■ Material supplied:
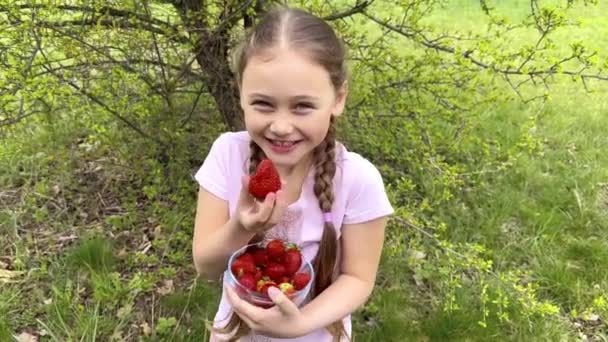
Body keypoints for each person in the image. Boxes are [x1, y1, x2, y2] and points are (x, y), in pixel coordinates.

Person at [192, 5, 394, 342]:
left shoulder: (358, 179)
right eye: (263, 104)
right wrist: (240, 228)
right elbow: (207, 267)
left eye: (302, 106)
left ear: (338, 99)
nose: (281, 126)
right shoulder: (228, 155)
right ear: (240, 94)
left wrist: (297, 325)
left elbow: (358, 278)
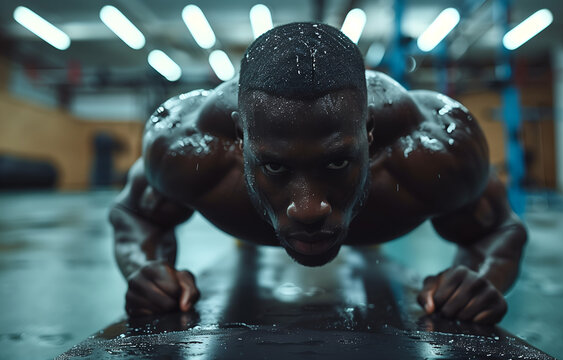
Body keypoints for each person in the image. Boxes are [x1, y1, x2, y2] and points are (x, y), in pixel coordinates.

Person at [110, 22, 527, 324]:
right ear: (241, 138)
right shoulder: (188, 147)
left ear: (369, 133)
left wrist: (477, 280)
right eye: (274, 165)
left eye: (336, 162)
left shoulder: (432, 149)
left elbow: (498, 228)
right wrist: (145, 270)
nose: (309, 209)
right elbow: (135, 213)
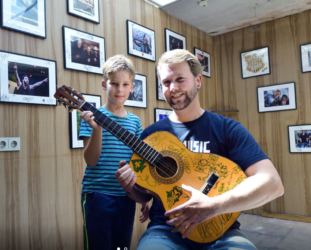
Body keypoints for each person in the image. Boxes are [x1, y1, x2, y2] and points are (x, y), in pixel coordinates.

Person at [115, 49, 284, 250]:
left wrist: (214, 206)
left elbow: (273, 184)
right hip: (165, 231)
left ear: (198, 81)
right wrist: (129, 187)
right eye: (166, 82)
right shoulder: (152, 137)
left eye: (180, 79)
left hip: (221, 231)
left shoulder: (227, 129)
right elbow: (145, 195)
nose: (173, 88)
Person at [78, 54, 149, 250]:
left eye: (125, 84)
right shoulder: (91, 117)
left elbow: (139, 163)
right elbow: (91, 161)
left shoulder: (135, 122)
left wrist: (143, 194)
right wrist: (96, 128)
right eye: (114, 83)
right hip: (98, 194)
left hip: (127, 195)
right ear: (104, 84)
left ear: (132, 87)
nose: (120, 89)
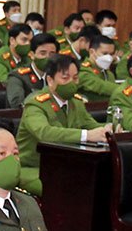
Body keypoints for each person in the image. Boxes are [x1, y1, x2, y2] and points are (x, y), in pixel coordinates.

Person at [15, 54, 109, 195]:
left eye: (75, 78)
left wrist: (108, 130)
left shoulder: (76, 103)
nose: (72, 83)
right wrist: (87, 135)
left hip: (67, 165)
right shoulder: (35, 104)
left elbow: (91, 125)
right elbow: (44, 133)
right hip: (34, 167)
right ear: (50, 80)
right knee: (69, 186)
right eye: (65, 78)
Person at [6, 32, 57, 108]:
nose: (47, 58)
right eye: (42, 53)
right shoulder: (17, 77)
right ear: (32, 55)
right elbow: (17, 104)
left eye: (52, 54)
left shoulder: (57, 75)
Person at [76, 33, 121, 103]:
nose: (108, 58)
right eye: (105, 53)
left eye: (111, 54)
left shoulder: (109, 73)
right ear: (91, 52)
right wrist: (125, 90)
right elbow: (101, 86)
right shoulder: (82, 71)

■ What this task involves:
Your copy should match the entries above exactly and contain no pictures.

■ Result of this exercise:
Body keypoints for each person in the image. Boxes are [x1, y1, x2, y2] and points are (x, y), in pixel coordinates.

Person at [192, 5, 394, 342]:
left shoulder: (358, 179)
right eye: (263, 104)
right wrist: (240, 228)
right elbow: (207, 267)
left eye: (302, 106)
left ear: (338, 99)
nose: (281, 126)
right shoulder: (228, 155)
right ear: (240, 94)
left wrist: (297, 325)
left elbow: (358, 278)
Body keypoints for each person in the image. Boxes are [x1, y1, x2, y2] and points are (x, y), in pixel coordinates.

Person at [110, 22, 527, 324]:
right ear: (241, 138)
right shoulder: (188, 147)
left ear: (369, 133)
left wrist: (477, 280)
right eye: (274, 165)
left eye: (336, 162)
left shoulder: (432, 149)
left elbow: (498, 228)
right wrist: (145, 270)
nose: (309, 209)
right elbow: (135, 213)
Body keypoints for each person in the image. Boxes are [x1, y1, x2, y2] and points are (x, y), in pixel coordinates.

Person at [115, 49, 284, 250]:
left wrist: (214, 206)
left elbow: (273, 184)
right hip: (165, 231)
left ear: (198, 81)
right wrist: (129, 187)
right eye: (166, 82)
right shoulder: (152, 137)
left eye: (180, 79)
left hip: (221, 231)
left shoulder: (227, 129)
right elbow: (145, 195)
nose: (173, 88)
Person at [78, 54, 149, 250]:
left eye: (125, 84)
right shoulder: (91, 117)
left elbow: (139, 163)
right elbow: (91, 161)
left shoulder: (135, 122)
left wrist: (143, 194)
right wrist: (96, 128)
right eye: (114, 83)
right hip: (98, 194)
left hip: (127, 195)
right ear: (104, 84)
left ear: (132, 87)
nose: (120, 89)
Body keypoints for each person in the image. Boxes are [x1, y1, x2, y2] and points are (x, y), in pixel coordinates.

Person at [15, 54, 109, 195]:
left eye: (75, 78)
left wrist: (108, 130)
left shoulder: (76, 103)
nose: (72, 83)
right wrist: (87, 135)
left hip: (67, 165)
right shoulder: (35, 104)
left elbow: (91, 125)
right elbow: (44, 133)
right hip: (34, 167)
right ear: (50, 80)
right knee: (69, 186)
right eye: (65, 78)
Person at [6, 32, 57, 108]:
nose: (47, 58)
right eye: (42, 53)
right shoulder: (17, 77)
right ear: (32, 55)
right elbow: (17, 104)
left eye: (52, 54)
left shoulder: (57, 75)
Person at [76, 33, 121, 103]:
nose: (108, 58)
right eye: (105, 53)
left eye: (111, 54)
left shoulder: (109, 73)
right ear: (91, 52)
right wrist: (125, 90)
right elbow: (101, 86)
right shoulder: (82, 71)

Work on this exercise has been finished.